#### REQUIRED WORK:
Everything from the opening line of the records below up to and including the line containing "Rendered at 1650 by 1275 pixels." should be retyped exactly, minus the pictures.

#### DATA SECTION:

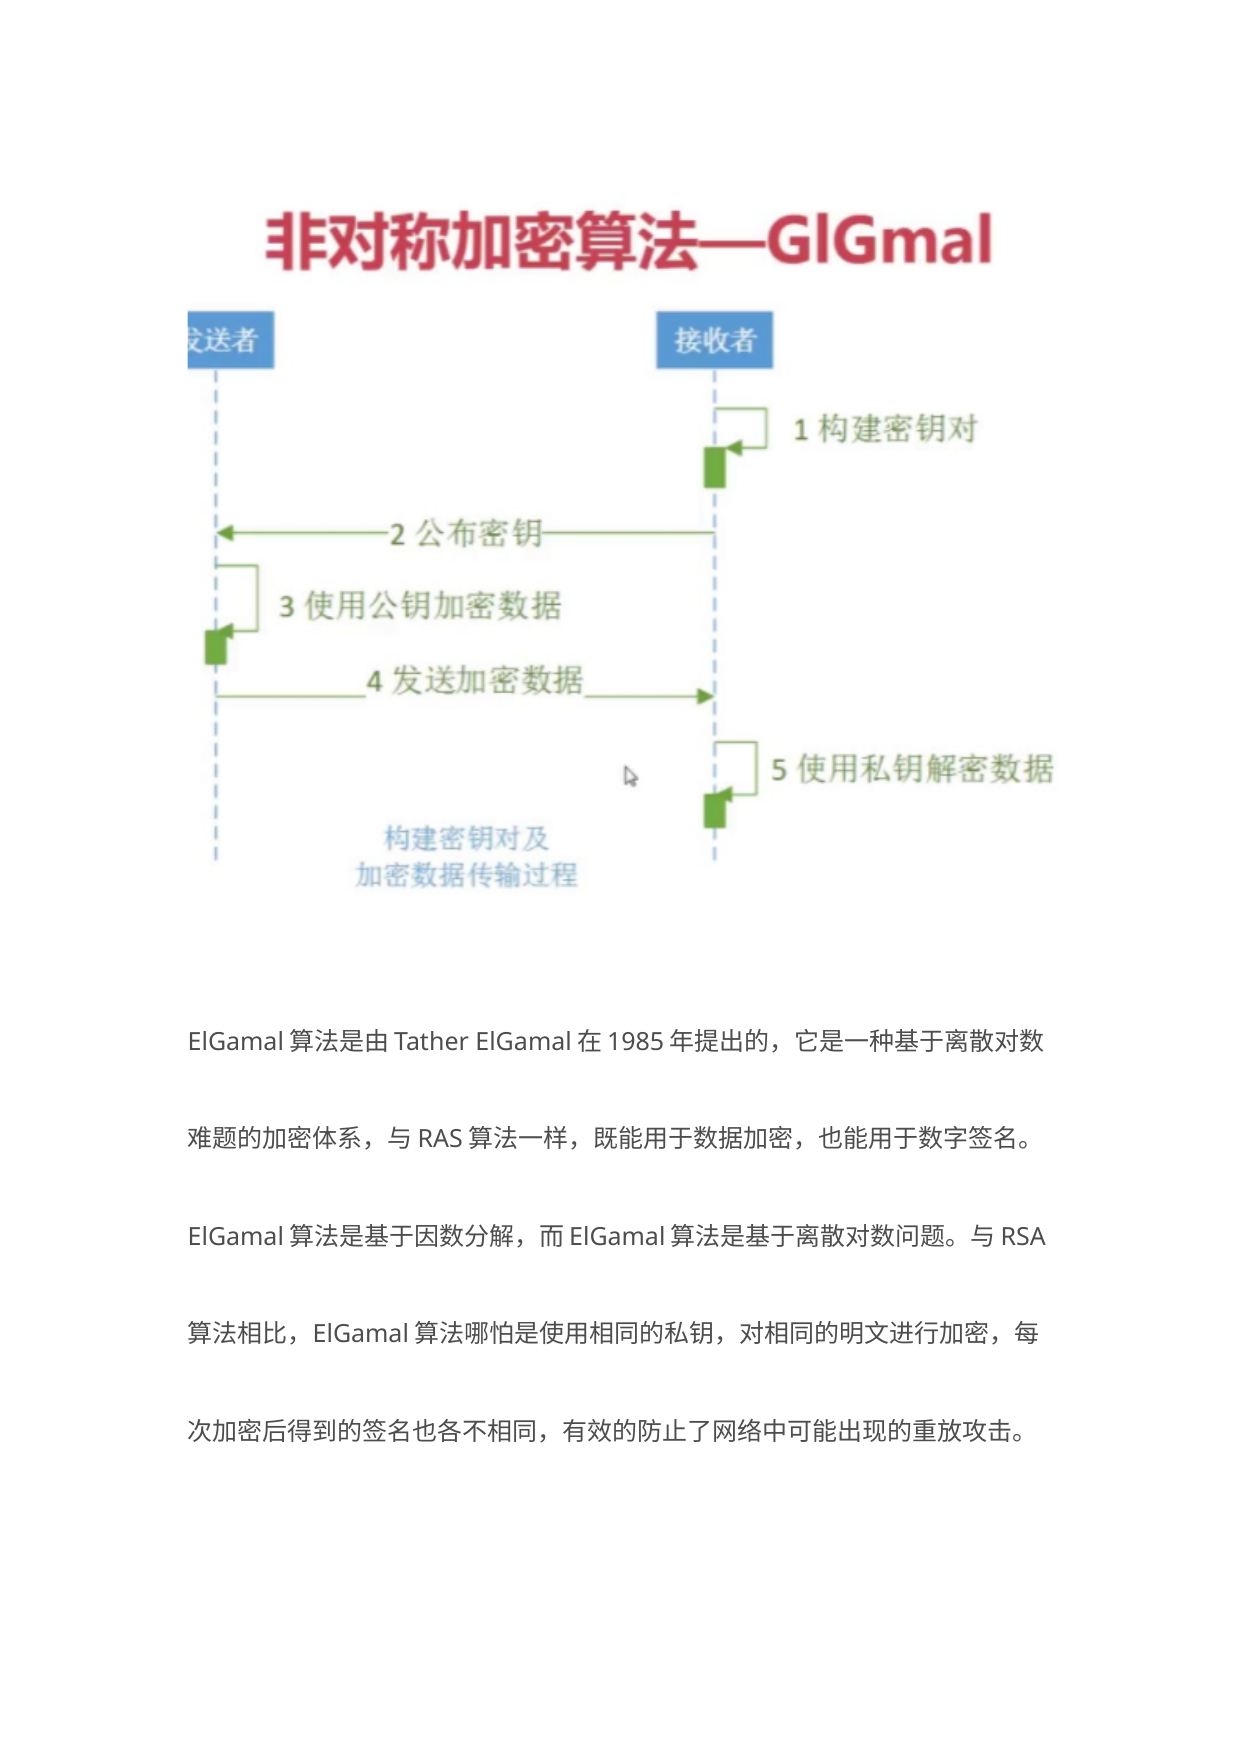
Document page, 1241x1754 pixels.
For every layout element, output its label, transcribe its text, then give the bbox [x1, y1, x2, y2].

text ElGamal算法是由Tather ElGamal在1985年提出的，它是一种基于离散对数难题的加密体系，与RAS算法一样，既能用于数据加密，也能用于数字签名。ElGamal算法是基于因数分解，而ElGamal算法是基于离散对数问题。与RSA算法相比，ElGamal算法哪怕是使用相同的私钥，对相同的明文进行加密，每次加密后得到的签名也各不相同，有效的防止了网络中可能出现的重放攻击。 [187, 1007, 1053, 1462]
picture [187, 162, 1060, 928]
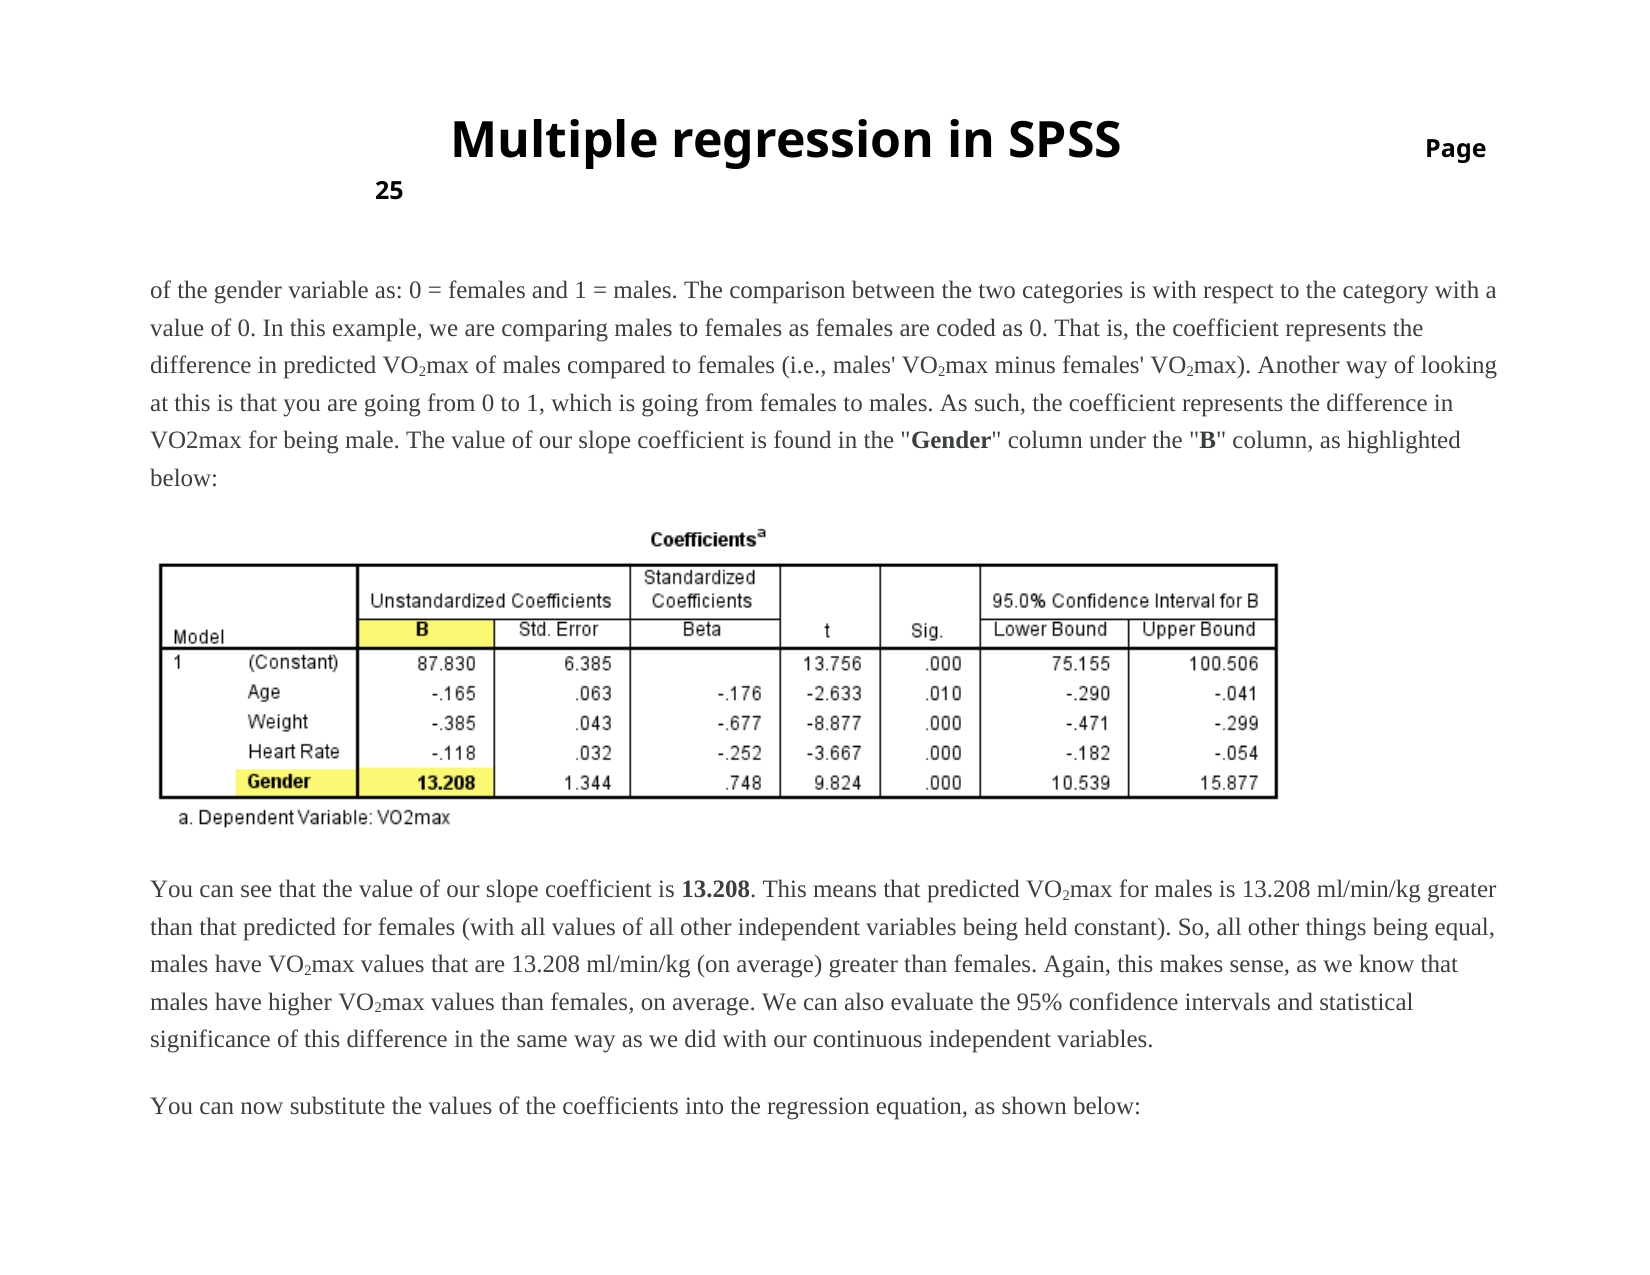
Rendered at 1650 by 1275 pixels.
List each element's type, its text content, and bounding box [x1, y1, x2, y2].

text You can see that the value of our slope coefficient is 13.208. This means that predicted VO2max for males is 13.208 ml/min/kg greater than that predicted for females (with all values of all other independent variables being held constant). So, all other things being equal, males have VO2max values that are 13.208 ml/min/kg (on average) greater than females. Again, this makes sense, as we know that males have higher VO2max values than females, on average. We can also evaluate the 95% confidence intervals and statistical significance of this difference in the same way as we did with our continuous independent variables. [150, 866, 1500, 1053]
text You can now substitute the values of the coefficients into the regression equation, as shown below: [150, 1082, 1500, 1120]
picture [150, 521, 1286, 837]
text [150, 267, 1500, 492]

#### WRITTEN RESPONSE:
Document page, 1241x1754 pixels.
For every layout element, output its label, transcribe its text, then give the bbox [x1, y1, x2, y2].

text ElGamal算法是由Tather ElGamal在1985年提出的，它是一种基于离散对数难题的加密体系，与RAS算法一样，既能用于数据加密，也能用于数字签名。ElGamal算法是基于因数分解，而ElGamal算法是基于离散对数问题。与RSA算法相比，ElGamal算法哪怕是使用相同的私钥，对相同的明文进行加密，每次加密后得到的签名也各不相同，有效的防止了网络中可能出现的重放攻击。 [187, 1007, 1053, 1462]
picture [187, 162, 1060, 928]
Rendered at 1650 by 1275 pixels.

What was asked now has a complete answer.